Work item
Quote the text read from each of the items word for word, leaving out the pictures.

### Task input

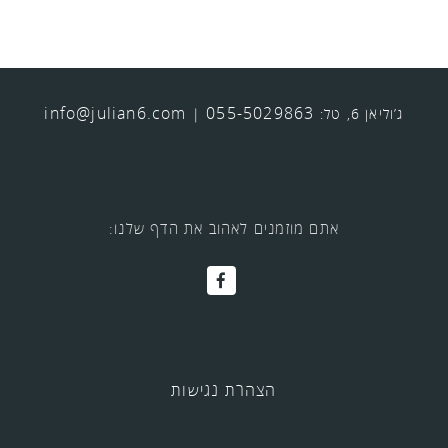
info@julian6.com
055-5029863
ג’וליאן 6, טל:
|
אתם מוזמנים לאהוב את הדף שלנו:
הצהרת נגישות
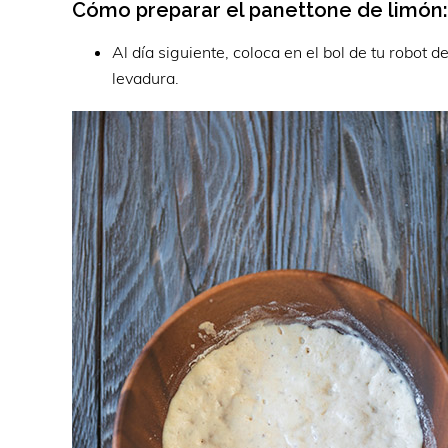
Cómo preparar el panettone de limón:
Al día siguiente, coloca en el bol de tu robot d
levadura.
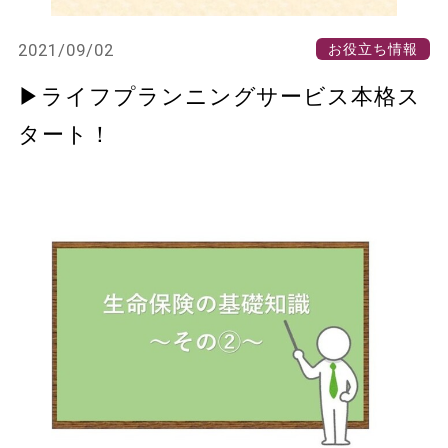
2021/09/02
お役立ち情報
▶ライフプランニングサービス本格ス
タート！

######

Answer space
info@julian6.com
055-5029863
ג’וליאן 6, טל:
|
אתם מוזמנים לאהוב את הדף שלנו:
הצהרת נגישות
Cómo preparar el panettone de limón:
Al día siguiente, coloca en el bol de tu robot d
levadura.
2021/09/02
お役立ち情報
▶ライフプランニングサービス本格ス
タート！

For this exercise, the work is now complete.